> Do this: Quote the following items word for word, beginning at the line that contains "common name: Spot-flanked gallinule" and ending after the line that contains "common name: Little sparrowhawk".

Records from a data collection
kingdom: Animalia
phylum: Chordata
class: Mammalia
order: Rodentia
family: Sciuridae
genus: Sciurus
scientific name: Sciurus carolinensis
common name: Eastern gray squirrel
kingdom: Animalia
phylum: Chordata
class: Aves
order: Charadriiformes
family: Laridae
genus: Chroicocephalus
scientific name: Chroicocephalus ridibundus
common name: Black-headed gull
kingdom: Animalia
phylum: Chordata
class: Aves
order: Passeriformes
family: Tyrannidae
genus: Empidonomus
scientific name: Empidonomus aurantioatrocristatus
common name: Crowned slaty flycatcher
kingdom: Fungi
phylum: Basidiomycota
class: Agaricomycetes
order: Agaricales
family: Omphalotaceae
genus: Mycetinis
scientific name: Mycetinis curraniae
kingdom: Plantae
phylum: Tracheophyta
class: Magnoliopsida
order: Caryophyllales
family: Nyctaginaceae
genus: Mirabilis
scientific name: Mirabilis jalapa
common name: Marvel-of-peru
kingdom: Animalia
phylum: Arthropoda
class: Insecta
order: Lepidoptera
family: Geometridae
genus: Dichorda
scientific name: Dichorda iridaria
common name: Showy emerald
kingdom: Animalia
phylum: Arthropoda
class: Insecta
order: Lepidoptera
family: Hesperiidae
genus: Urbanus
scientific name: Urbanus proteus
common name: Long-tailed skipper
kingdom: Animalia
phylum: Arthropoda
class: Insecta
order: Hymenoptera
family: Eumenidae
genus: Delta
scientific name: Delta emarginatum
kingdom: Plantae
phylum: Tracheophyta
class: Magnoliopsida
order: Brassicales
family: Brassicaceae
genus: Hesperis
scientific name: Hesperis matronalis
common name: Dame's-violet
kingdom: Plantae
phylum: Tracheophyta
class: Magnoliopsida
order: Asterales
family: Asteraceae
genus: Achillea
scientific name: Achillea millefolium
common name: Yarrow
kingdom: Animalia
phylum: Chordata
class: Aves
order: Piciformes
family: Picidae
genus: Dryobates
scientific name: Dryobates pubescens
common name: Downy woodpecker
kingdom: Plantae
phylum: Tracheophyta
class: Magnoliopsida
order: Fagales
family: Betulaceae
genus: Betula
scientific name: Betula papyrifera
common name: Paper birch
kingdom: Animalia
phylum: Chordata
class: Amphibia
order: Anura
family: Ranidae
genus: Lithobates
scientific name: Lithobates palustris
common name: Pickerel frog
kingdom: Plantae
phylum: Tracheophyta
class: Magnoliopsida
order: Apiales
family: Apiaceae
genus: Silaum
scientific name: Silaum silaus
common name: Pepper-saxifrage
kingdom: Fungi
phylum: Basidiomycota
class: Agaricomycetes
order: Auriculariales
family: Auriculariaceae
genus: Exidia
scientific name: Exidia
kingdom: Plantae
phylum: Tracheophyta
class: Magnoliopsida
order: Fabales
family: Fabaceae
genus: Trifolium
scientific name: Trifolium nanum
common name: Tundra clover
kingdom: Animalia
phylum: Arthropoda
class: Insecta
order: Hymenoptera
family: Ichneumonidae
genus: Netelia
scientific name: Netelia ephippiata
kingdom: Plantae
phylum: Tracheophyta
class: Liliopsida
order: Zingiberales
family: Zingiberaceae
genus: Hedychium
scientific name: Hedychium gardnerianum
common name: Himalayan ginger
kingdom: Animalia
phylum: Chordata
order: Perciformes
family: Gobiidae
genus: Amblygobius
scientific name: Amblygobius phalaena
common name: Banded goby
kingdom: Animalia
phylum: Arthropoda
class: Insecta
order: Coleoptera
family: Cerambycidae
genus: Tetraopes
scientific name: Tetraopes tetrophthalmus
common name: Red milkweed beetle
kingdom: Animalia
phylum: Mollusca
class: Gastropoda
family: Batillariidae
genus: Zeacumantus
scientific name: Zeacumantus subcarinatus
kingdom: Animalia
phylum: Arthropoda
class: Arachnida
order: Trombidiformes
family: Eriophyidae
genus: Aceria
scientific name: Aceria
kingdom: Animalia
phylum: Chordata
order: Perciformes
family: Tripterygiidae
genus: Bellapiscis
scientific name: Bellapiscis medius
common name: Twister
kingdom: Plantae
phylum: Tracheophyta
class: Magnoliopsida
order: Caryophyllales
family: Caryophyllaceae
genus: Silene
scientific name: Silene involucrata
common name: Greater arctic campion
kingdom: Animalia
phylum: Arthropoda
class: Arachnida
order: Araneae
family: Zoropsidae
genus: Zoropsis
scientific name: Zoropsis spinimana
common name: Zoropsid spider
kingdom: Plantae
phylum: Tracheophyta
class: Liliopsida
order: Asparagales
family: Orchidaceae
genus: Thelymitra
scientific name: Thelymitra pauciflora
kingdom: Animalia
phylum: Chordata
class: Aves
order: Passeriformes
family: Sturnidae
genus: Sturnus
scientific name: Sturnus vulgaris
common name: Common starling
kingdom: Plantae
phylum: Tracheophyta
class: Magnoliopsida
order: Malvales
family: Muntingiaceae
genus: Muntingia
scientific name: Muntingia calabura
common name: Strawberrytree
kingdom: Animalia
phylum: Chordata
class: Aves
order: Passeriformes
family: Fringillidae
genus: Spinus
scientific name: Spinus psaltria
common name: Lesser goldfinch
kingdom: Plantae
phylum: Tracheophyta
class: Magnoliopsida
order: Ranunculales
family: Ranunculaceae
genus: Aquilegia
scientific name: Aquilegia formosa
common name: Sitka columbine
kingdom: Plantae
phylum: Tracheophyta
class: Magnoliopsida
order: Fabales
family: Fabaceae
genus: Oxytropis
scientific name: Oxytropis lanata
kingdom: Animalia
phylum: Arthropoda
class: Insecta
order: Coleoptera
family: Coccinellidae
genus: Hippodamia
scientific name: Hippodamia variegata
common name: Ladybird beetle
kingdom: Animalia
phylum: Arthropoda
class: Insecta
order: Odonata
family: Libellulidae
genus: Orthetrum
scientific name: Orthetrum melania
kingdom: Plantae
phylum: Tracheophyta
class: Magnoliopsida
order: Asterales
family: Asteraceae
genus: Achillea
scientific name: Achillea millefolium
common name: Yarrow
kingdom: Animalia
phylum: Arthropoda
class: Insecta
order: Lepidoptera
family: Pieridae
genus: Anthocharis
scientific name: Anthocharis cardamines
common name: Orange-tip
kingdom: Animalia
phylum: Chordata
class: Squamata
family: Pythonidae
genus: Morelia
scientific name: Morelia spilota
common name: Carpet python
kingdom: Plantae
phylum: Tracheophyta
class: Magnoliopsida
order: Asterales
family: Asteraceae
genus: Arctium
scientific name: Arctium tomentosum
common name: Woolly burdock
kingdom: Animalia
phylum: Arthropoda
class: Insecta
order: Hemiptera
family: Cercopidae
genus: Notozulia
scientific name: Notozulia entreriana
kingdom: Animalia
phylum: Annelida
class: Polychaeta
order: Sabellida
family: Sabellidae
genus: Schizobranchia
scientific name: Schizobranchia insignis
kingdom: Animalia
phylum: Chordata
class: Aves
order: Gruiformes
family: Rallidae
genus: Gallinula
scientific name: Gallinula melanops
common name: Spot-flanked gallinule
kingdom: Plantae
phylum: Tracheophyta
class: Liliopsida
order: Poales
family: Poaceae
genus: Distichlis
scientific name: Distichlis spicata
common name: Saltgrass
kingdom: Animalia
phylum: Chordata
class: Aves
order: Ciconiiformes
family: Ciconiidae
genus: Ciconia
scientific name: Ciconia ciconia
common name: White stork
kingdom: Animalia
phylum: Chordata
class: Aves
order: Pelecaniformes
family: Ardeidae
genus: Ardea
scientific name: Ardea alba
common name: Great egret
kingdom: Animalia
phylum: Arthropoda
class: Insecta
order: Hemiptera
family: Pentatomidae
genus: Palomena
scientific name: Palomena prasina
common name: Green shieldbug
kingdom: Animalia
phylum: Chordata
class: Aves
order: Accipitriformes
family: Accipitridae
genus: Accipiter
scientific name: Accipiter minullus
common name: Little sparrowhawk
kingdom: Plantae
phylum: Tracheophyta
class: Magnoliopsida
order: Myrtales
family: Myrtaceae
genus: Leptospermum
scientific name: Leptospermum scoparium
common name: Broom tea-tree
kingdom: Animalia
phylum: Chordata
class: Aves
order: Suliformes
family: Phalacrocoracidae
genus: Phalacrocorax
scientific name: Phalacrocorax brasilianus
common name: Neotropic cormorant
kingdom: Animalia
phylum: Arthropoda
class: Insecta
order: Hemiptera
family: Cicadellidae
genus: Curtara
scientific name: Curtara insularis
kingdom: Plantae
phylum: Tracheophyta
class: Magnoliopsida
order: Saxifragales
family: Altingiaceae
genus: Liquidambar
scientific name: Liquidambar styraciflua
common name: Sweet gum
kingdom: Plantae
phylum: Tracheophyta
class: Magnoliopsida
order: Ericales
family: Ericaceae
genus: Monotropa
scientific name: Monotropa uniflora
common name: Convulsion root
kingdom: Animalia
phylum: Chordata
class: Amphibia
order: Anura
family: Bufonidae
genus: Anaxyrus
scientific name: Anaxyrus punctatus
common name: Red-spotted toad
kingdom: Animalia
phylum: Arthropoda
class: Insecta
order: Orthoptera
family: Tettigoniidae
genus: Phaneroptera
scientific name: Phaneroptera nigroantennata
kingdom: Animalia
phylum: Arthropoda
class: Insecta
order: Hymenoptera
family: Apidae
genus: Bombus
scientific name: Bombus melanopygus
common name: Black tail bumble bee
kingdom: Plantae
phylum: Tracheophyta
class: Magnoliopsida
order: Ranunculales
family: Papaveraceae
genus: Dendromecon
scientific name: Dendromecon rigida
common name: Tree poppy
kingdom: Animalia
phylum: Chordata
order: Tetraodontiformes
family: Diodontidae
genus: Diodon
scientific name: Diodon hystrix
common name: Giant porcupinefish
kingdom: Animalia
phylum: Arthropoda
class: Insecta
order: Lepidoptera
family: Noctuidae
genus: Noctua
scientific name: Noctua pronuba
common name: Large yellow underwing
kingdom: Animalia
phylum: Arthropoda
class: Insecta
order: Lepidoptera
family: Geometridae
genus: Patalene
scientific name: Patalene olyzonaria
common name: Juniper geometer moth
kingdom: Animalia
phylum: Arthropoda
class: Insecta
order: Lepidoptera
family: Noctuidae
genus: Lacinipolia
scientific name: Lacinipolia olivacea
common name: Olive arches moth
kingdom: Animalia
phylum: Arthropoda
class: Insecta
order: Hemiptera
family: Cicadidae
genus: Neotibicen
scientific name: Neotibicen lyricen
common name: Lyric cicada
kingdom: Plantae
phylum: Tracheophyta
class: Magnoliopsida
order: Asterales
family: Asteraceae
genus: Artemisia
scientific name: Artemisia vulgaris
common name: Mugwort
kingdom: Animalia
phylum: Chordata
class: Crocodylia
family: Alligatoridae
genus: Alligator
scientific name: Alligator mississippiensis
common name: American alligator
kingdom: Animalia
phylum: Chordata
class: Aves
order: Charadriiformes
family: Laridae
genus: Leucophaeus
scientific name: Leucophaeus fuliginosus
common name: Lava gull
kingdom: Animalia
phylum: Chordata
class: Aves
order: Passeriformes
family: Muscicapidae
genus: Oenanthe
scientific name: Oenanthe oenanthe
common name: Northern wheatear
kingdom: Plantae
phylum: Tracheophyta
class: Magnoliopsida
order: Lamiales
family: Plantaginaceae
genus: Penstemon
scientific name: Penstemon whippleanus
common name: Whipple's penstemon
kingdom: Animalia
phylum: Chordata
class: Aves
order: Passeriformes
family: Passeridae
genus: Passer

> Final answer:
common name: Spot-flanked gallinule
kingdom: Plantae
phylum: Tracheophyta
class: Liliopsida
order: Poales
family: Poaceae
genus: Distichlis
scientific name: Distichlis spicata
common name: Saltgrass
kingdom: Animalia
phylum: Chordata
class: Aves
order: Ciconiiformes
family: Ciconiidae
genus: Ciconia
scientific name: Ciconia ciconia
common name: White stork
kingdom: Animalia
phylum: Chordata
class: Aves
order: Pelecaniformes
family: Ardeidae
genus: Ardea
scientific name: Ardea alba
common name: Great egret
kingdom: Animalia
phylum: Arthropoda
class: Insecta
order: Hemiptera
family: Pentatomidae
genus: Palomena
scientific name: Palomena prasina
common name: Green shieldbug
kingdom: Animalia
phylum: Chordata
class: Aves
order: Accipitriformes
family: Accipitridae
genus: Accipiter
scientific name: Accipiter minullus
common name: Little sparrowhawk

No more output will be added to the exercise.